June 8: Visp to Zermatt

We left camp about 6:45 to drive to St. Nicklaus to catch the train to Zermatt. We drove up a very narrow valley - often there was a deep gorge off to the side of the road. There were a lot of vineyards - rather poor looking, and small villages perched on the hills. We were impressed by the roofs of the houses - they were made of rock slabs 1 - 1 1/2" thick and up to 3 feet across. The houses were, for the most part made of bare wood and very sturdily made - presumably to hold up the stone roof and heavy loads of snow in the winter. Though many of the houses were poor, the churches in the small villages were big, magnificent stone buildings.

We caught the train to Zermatt at St. Nicklaus (It cost Sf 12.00 return from there compared to Sf20.20 from Visp). We climbed steadily and began to pass patches of snow. In meadows of wildflowers were many small shacks built of heavy timbers (at least 2x6 for siding). They had the stone roofs and had doors on two or three levels - evidently for use in the heavy snow season. They all looked deserted. They had no chimneys, so we wondered how they were heated.

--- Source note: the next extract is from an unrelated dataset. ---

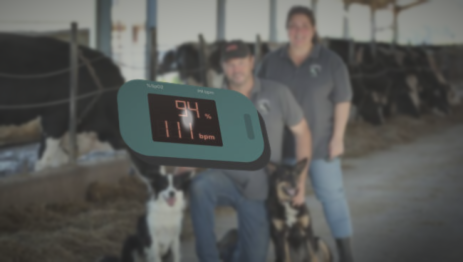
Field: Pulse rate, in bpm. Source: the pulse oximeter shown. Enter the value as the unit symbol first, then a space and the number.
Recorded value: bpm 111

The weather was terrible when we reached Zermatt and it grew steadily worse. It rained and cloud covered the valley, obscuring all the mountain views. The only thing we saw was the town with its shops. All conveyances in the town were either battery driven carts or horse drawn carriages. The fancy hotels had nice horse drawn carriages to take their patrons to and from the railway station. The horses had sleigh bells on and sounded cheery and Christmassy.

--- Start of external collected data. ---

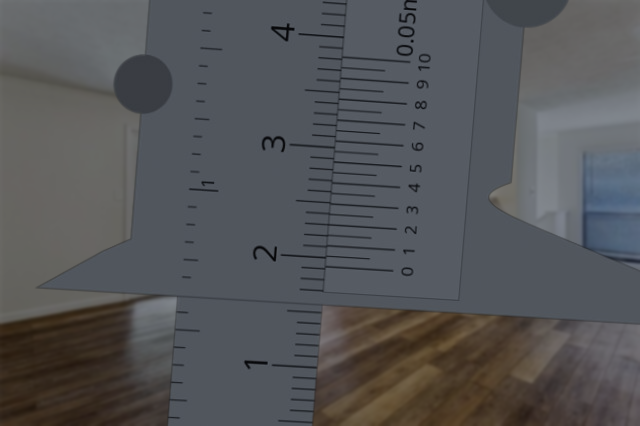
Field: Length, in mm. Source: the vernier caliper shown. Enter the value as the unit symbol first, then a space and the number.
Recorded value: mm 19.2
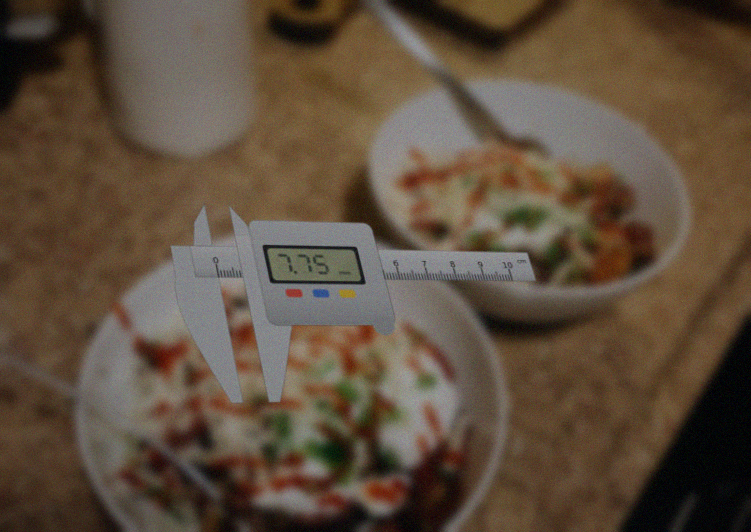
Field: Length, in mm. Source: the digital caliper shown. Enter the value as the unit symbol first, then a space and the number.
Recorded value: mm 7.75
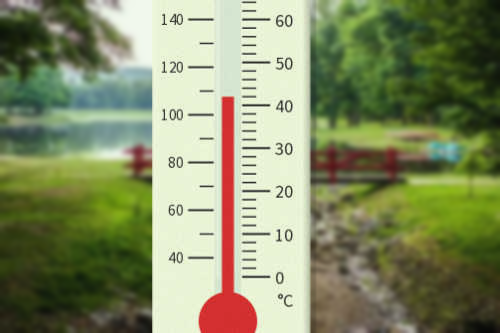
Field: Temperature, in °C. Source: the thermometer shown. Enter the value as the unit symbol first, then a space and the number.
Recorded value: °C 42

We got some excellent pastries at bakeries in Zermatt. Some more of the strawberry tarts and some "ladyfingers" with excellent pastry and creme filling.

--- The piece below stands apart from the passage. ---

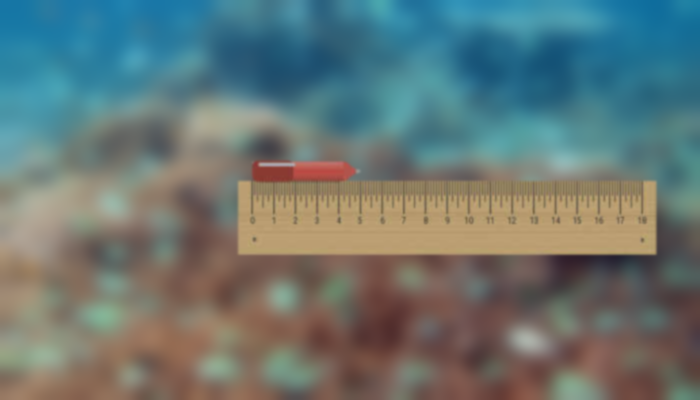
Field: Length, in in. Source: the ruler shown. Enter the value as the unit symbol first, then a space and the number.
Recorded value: in 5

At 12:45 there was no sign of the weather letting up so we caught the train back to St. Nicklaus. We bought groceries and spent the rest of the afternoon around camp - the weather was too bad for much else.

There is a small mountain road which leads above the campsite, back through the vineyards. We can hear the bugle-like horn of the post-bus as it travels this road. It has three notes in the same intervals as the first three notes of "Taps" - it blows them in various combinations. We can hear it blow at ever greater distances as it travels up the mountain road.